=== Task input ===
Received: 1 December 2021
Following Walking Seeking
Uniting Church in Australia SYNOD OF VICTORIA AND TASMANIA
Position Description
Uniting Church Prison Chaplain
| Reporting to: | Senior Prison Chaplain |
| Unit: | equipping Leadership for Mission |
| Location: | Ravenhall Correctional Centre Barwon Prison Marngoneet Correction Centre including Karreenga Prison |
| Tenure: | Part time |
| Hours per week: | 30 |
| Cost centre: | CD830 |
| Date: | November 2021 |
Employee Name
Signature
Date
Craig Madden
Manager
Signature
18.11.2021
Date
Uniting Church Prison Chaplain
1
===
Aim of the exercise: The answer must be an exact transcription of every record above.

Written answer:
Received: 1 December 2021
Following Walking Seeking
Uniting Church in Australia SYNOD OF VICTORIA AND TASMANIA
Position Description
Uniting Church Prison Chaplain
| Reporting to: | Senior Prison Chaplain |
| Unit: | equipping Leadership for Mission |
| Location: | Ravenhall Correctional Centre Barwon Prison Marngoneet Correction Centre including Karreenga Prison |
| Tenure: | Part time |
| Hours per week: | 30 |
| Cost centre: | CD830 |
| Date: | November 2021 |
Employee Name
Signature
Date
Craig Madden
Manager
Signature
18.11.2021
Date
Uniting Church Prison Chaplain
1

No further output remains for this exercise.